Life Time Fitness, fresh off a disappointing earnings report, said Thursday that it wants to personalize its service and get to know its customers better in order to reverse a troubling decline in membership.
With lower-than-expected profits ($29.8 million) and sales ($326.6 million), shares in the Chanhassen-based company spiraled down 12.7 percent, or $6, to $41.26 by the end of the day.
Life Time CEO Bahram Akradi called the second fiscal quarter “challenging” and told stock analysts that the depressed results were the result of “unexpected erosion of membership” at its older fitness centers.
“The health-and-fitness sector continues to fragment at a rapid rate,” Akradi said in reference to competition for consumer attention. “Retention of membership is where we see our opportunity, but it will take some time to show material change — maybe up to a year.”
Analysts agreed that it will take time before it’s known whether Life Time can arrest its recent membership decline.
“There’s just a lot of competition and a lot of choice out there,” said Kurt Frederick of Wedbush Securities in Los Angeles. “We’ll see what happens over time.”
Sean Naughton of Piper Jaffray in Minneapolis said: “They’ve opened six new clubs in the last 12 months, and they have fewer members. That’s concerning.”
Although Life Time’s second-quarter revenue rose 6 percent above the same period in 2013, net income was down 11 percent.
A company spokesman told the Star Tribune that there was no geographic or demographic trend that contributed to the decline in membership.
Not all clubs saw drop
“The impact was within our mature club portfolio,” said Jason Thunstrom, Life Time’s vice president of corporate communications. “Even among those clubs, the impact was upon very few locations.”
In a conference call, Akradi said Life Time is dedicating teams of two to three staff members per facility to personally interact with members to help them make full use of their club membership.
“We want a tighter relationship with our members,” Akradi said. “We are attacking retention like we’ve never attacked it.”
Akradi said 80 percent of the members who leave Life Time do so for one of three reasons: a physical move from the area, under-use of club facilities and dues.
“We can’t do anything about a move and money,” he said. “The only opportunity we have is to get members to use the club.’’

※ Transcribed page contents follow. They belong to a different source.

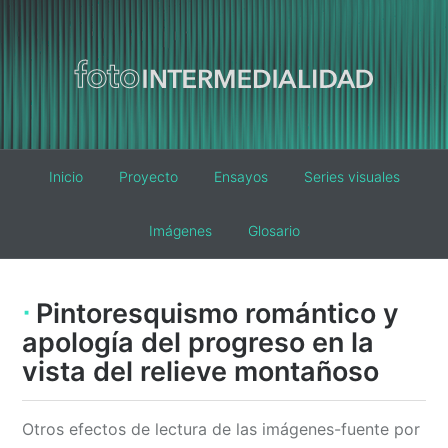
Main
Inicio
Proyecto
Ensayos
Series visuales
navigation
Imágenes
Glosario
Pintoresquismo romántico y
apología del progreso en la
vista del relieve montañoso
Otros efectos de lectura de las imágenes-fuente por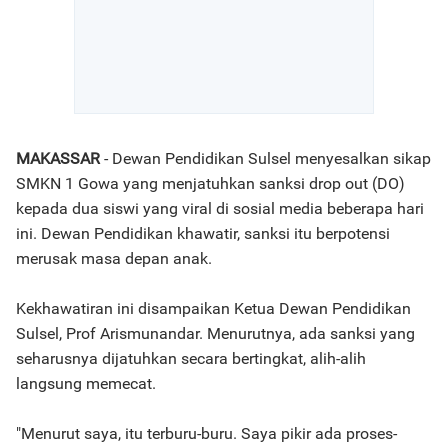
MAKASSAR
- Dewan Pendidikan Sulsel menyesalkan sikap
SMKN 1 Gowa yang menjatuhkan sanksi drop out (DO)
kepada dua siswi yang viral di sosial media beberapa hari
ini. Dewan Pendidikan khawatir, sanksi itu berpotensi
merusak masa depan anak.
Kekhawatiran ini disampaikan Ketua Dewan Pendidikan
Sulsel, Prof Arismunandar. Menurutnya, ada sanksi yang
seharusnya dijatuhkan secara bertingkat, alih-alih
langsung memecat.
"Menurut saya, itu terburu-buru. Saya pikir ada proses-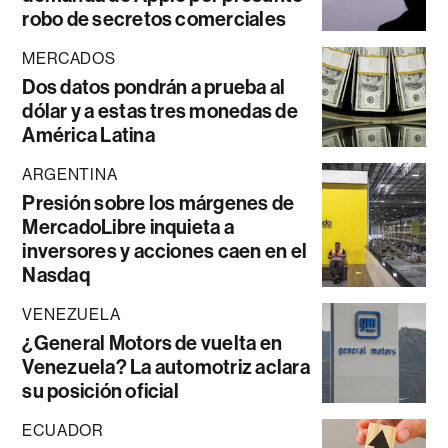
robo de secretos comerciales
MERCADOS
Dos datos pondrán a prueba al
dólar y a estas tres monedas de
América Latina
ARGENTINA
Presión sobre los márgenes de
MercadoLibre inquieta a
inversores y acciones caen en el
Nasdaq
VENEZUELA
¿General Motors de vuelta en
Venezuela? La automotriz aclara
su posición oficial
ECUADOR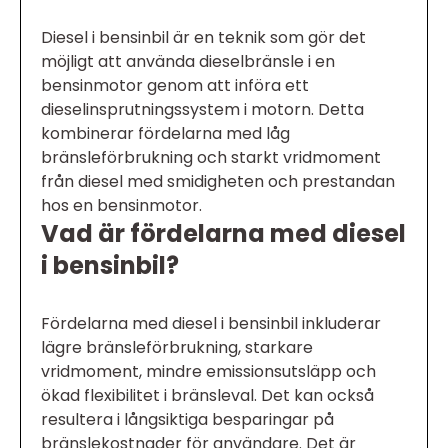
Diesel i bensinbil är en teknik som gör det
möjligt att använda dieselbränsle i en
bensinmotor genom att införa ett
dieselinsprutningssystem i motorn. Detta
kombinerar fördelarna med låg
bränsleförbrukning och starkt vridmoment
från diesel med smidigheten och prestandan
hos en bensinmotor.
Vad är fördelarna med diesel
i bensinbil?
Fördelarna med diesel i bensinbil inkluderar
lägre bränsleförbrukning, starkare
vridmoment, mindre emissionsutsläpp och
ökad flexibilitet i bränsleval. Det kan också
resultera i långsiktiga besparingar på
bränslekostnader för användare. Det är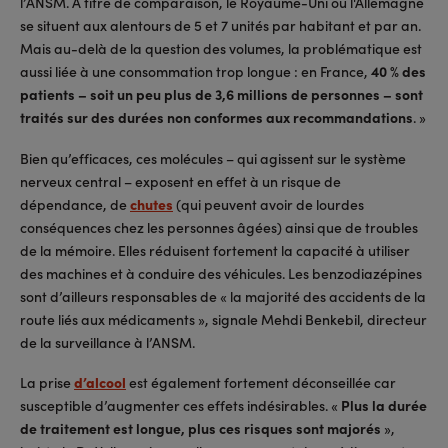
l’ANSM. A titre de comparaison, le Royaume-Uni ou l'Allemagne
se situent aux alentours de 5 et 7 unités par habitant et par an.
Mais au-delà de la question des volumes, la problématique est
aussi liée à une consommation trop longue : en France,
40 % des
patients – soit un peu plus de 3,6 millions de personnes – sont
traités sur des durées non conformes aux recommandations
. »
Bien qu’efficaces, ces molécules – qui agissent sur le système
nerveux central – exposent en effet à un risque de
dépendance, de
chutes
(qui peuvent avoir de lourdes
conséquences chez les personnes âgées) ainsi que de troubles
de la mémoire. Elles réduisent fortement la capacité à utiliser
des machines et à conduire des véhicules. Les benzodiazépines
sont d’ailleurs responsables de « la majorité des accidents de la
route liés aux médicaments », signale Mehdi Benkebil, directeur
de la surveillance à l’ANSM.
La prise
d’alcool
est également fortement déconseillée car
susceptible d’augmenter ces effets indésirables. «
Plus la durée
de traitement est longue, plus ces risques sont majorés
»,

Akradi said Life Time is seeing “good growth” from its new facilities, five of which opened this year with one in Las Vegas still in the works. Those locations “outperformed our financial expectations,” Akradi said.

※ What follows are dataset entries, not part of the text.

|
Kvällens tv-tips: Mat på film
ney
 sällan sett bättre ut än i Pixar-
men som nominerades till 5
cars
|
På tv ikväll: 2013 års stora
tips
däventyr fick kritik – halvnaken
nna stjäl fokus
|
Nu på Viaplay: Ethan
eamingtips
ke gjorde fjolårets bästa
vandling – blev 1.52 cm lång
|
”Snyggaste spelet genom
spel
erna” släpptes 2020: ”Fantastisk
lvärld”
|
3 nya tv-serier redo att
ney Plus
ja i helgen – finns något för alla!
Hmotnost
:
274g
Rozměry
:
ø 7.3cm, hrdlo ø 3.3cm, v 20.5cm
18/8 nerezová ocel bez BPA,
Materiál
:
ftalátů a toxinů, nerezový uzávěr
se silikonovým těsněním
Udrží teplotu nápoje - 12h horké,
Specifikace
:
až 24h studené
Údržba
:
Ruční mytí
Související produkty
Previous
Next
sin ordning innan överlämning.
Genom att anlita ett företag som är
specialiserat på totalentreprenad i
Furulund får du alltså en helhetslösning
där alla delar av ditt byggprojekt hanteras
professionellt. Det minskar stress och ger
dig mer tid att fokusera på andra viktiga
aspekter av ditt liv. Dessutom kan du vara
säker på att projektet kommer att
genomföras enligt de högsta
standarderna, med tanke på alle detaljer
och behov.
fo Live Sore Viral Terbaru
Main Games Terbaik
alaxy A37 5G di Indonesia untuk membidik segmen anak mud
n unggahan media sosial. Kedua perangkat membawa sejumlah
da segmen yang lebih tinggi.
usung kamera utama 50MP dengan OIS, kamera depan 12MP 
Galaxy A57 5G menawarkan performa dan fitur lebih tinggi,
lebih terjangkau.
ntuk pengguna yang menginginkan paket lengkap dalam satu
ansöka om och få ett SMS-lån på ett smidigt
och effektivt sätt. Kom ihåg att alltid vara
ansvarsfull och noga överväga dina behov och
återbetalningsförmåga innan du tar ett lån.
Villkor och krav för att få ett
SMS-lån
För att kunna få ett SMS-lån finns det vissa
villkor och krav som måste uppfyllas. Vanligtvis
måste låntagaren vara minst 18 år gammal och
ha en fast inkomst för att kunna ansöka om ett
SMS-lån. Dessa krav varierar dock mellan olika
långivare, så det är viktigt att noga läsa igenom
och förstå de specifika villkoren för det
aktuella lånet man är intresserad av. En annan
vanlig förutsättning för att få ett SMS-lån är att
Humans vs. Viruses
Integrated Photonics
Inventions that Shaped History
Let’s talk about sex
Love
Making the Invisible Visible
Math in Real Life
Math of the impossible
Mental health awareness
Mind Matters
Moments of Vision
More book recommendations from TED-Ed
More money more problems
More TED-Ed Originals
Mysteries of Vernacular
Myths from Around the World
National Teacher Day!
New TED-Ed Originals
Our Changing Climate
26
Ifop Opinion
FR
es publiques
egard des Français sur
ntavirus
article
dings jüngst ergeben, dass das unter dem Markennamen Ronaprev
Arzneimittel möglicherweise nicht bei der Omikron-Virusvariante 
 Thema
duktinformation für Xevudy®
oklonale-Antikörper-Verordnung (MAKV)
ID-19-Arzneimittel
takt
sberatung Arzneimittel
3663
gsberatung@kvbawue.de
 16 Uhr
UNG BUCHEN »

He said Life Time also plans to open six new clubs in each of the next two years in existing and new markets. Among those slated for opening in 2015 are clubs in Toronto, New York, New Jersey, Boston and Sacramento, Calif.
Akradi downplayed the impact of smaller and cheaper so-called studio fitness centers on Life Time’s business.
Building more programs
“For five or six years, we’ve been building programs better than any studio. We have cycling classes, yoga classes. We haven’t been sitting on our butt waiting for things to come and go,” Akradi said. “We’re seeing some of these studios with low barriers to entry putting the hurt on each other.”
But Frederick of Wedbush noted that studio fitness centers are attractive to consumers because of their neighborhood-like locations as opposed to big-box fitness centers that draw from a larger geographic area but are a longer drive to reach.
Naughton said the average monthly dues for a Life Time member is $84 compared to $20 to $40 for a smaller center like Snap Fitness or Anytime Fitness.
“People may be at a point wondering if they need to be paying $84 a month,” Naughton said.
Life Time also announced Thursday that its board of directors has approved a $200 million share repurchase program.